Bali, as seen through the eyes of Chinese artist Zhang Xihua
Yusuf Susilo Hartono, Contributor, Jakarta
Since last November, foreign painters have been exhibiting their works in Jakarta with Bali as their main theme. It began with a month-long exhibition, ending on Dec.15, featuring the works of the late Emilio Ambron of Italy at the National Museum.
Dutchman Paul Husner held a joint show with Indonesia's Abas Alibasyah at Galeri 678, on Jl. Kemang Raya, South Jakarta, for two weeks until Dec. 8, 2001.
Back in August, a professor at Amsterdam's National Academy of Art held a solo show entitled Bali Paul Husner, at Galeri Maxima, Jl. Arteri Pondok Indah, also in South Jakarta.

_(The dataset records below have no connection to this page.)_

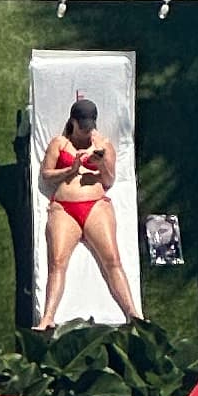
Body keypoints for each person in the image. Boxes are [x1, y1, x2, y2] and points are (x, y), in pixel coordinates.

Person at [36, 93, 139, 326]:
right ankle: (48, 317)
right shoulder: (59, 143)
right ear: (73, 122)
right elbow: (46, 174)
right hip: (64, 208)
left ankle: (133, 313)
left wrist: (101, 161)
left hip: (95, 205)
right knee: (58, 262)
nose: (86, 132)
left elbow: (109, 180)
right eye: (82, 127)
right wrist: (70, 170)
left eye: (89, 127)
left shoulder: (103, 144)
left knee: (112, 259)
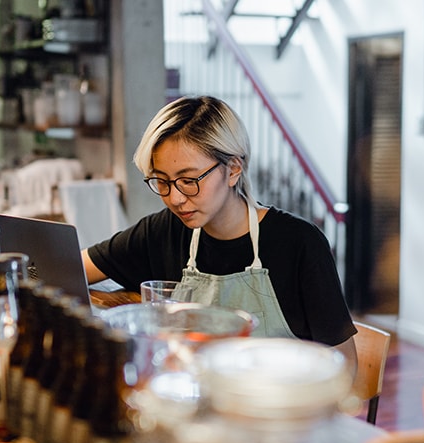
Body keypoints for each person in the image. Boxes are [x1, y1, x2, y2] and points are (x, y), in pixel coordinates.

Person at [82, 95, 357, 369]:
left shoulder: (299, 243)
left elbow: (345, 368)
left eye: (189, 181)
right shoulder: (164, 229)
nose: (175, 198)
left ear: (233, 169)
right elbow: (74, 267)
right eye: (162, 181)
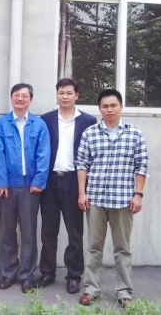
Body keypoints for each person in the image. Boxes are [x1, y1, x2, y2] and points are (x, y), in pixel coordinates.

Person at [77, 89, 149, 308]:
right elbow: (82, 164)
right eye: (105, 106)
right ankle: (91, 289)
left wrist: (138, 194)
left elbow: (141, 166)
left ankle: (124, 292)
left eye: (113, 105)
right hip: (96, 200)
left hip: (123, 201)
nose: (109, 110)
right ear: (100, 109)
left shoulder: (134, 134)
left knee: (122, 249)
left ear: (121, 107)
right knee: (93, 248)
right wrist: (82, 192)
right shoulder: (90, 133)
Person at [36, 78, 97, 294]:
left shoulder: (88, 121)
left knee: (74, 231)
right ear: (57, 95)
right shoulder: (46, 119)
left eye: (69, 93)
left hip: (74, 181)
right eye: (61, 93)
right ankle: (47, 272)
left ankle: (73, 275)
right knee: (48, 230)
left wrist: (85, 188)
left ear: (76, 96)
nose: (65, 96)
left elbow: (91, 154)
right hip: (50, 180)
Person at [0, 83, 50, 293]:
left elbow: (44, 154)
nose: (20, 98)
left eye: (24, 96)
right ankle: (9, 273)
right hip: (8, 186)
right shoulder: (1, 123)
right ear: (11, 98)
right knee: (7, 231)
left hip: (30, 186)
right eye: (16, 95)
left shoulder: (39, 124)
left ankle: (27, 275)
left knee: (28, 233)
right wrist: (1, 182)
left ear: (30, 100)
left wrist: (39, 181)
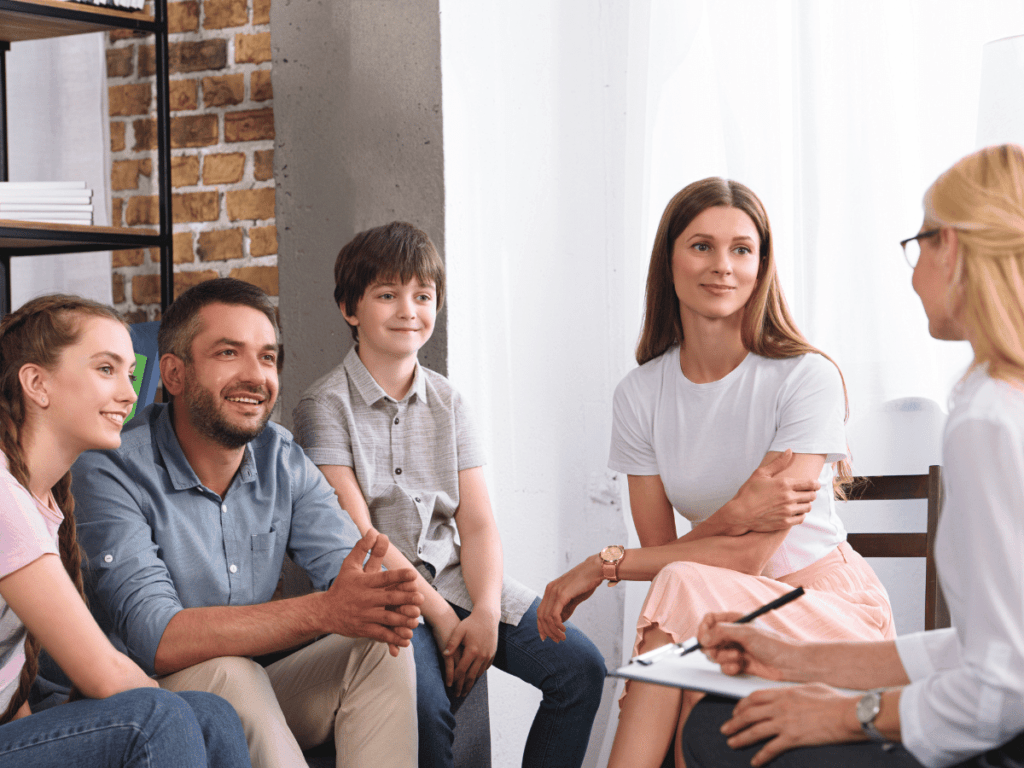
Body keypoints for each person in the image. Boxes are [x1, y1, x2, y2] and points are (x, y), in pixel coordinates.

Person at [684, 144, 1024, 768]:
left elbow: (1004, 688)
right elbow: (994, 649)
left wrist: (846, 712)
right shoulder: (998, 403)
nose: (912, 266)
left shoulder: (989, 418)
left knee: (721, 731)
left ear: (953, 245)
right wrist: (792, 658)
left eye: (919, 240)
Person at [536, 178, 895, 767]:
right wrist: (734, 514)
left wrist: (602, 566)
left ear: (762, 264)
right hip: (717, 608)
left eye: (742, 249)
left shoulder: (806, 378)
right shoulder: (640, 395)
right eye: (702, 246)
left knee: (681, 595)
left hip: (824, 608)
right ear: (669, 260)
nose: (722, 266)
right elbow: (667, 553)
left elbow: (741, 560)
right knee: (685, 616)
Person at [71, 278, 423, 768]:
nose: (255, 375)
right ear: (174, 373)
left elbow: (359, 582)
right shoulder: (110, 468)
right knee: (232, 674)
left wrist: (375, 600)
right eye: (228, 353)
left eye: (267, 356)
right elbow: (157, 638)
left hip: (251, 691)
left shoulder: (281, 456)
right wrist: (324, 611)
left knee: (377, 650)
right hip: (142, 706)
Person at [291, 221, 607, 768]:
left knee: (580, 668)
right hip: (385, 590)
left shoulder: (449, 401)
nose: (408, 310)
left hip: (458, 578)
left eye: (423, 295)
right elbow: (361, 537)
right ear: (350, 308)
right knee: (425, 712)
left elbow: (479, 524)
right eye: (387, 295)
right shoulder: (322, 406)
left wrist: (485, 611)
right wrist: (440, 616)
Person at [0, 294, 250, 767]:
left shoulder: (40, 502)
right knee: (158, 717)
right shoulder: (3, 495)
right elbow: (102, 675)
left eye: (130, 373)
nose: (131, 394)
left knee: (210, 713)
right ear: (36, 382)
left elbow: (10, 687)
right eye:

In recent days, Zhang Xihua, a Chinese painter residing in Singapore, has been having his turn. He is displaying his pieces about daily life in Bali at the Hotel Crowne Plaza. Opened on Jan. 7 by Stephen Hill, director and Unesco representative, the exhibition will run until Jan. 17.
Coming from a poor peasant family in Lioning province, Zhang, an alumni of Lu Xun Academy, became interested in Bali after discovering much of the Balinese tradition.
He observed all this in a traditional market, which inspired him to create an array of oil-paintings depicting marketplaces in various sizes, in a realistic-photographic style. Some have an impressionist style.
Lighting is an important element in Zhang's collection, as well as color treatment, depth perspective and the handling of details.
For unknown reasons, however, people in the market are portrayed mostly as tight-lipped even though they are engaged in haggling activities. This can be seen in Pasar Pagi Bali (Bali Morning Market), 249 x 119 cm, which carries a US$50,000 price tag.
Apart from the distinctive tradition, the painter, who was jailed during the period of the cultural revolution, is also attracted by the art of dancing, though some of his works presenting Balinese dancers lack the strength of character and at the same time the depth of understanding of Bali's philosophy of art.
Zhang paid a 15-day visit to Bali in 1994, but his paintings of markets and dancers were mostly produced in later years.
Without claiming that more frequent visits to a spot enables an artist to grasp its spirit, Ambron and Husner have proven that by mingling with locals for longer periods during their tours and sojourns, they were capable of understanding the essence rather than just the face value of Bali's art.
Keen to make further self improvement in painting, Zhang Xihua, in this first show organized by Louisa Chairil in Jakarta, displays 65 oil and watercolor paintings, which are generally "over priced".
In addition to the Balinese theme, he presents portraits of President Megawati and Vice President Hamzah Haz, and public figures Rizal Ramli and Rina Ciputra.
There are also pictures of diverse objects and themes turned out since the 1980s, notably those of Chinese imperial grandeur including Nuer Ha Chi and His Concubine, affection for peoples of different races, traditional rites, indigenous attire of China and India, scenery of the four seasons, animals' struggle for survival and blossoming bushes.
The warmth of a grandfather's compassion for his grandchild in Menjelang Upacara (Moments Before a Rite), a 76 x 56 cm watercolor offered at US$2,000, radiates a spirit that penetrates the barriers of ethnic origins, races, religions and nationalities. His watercolors are indeed more impressive.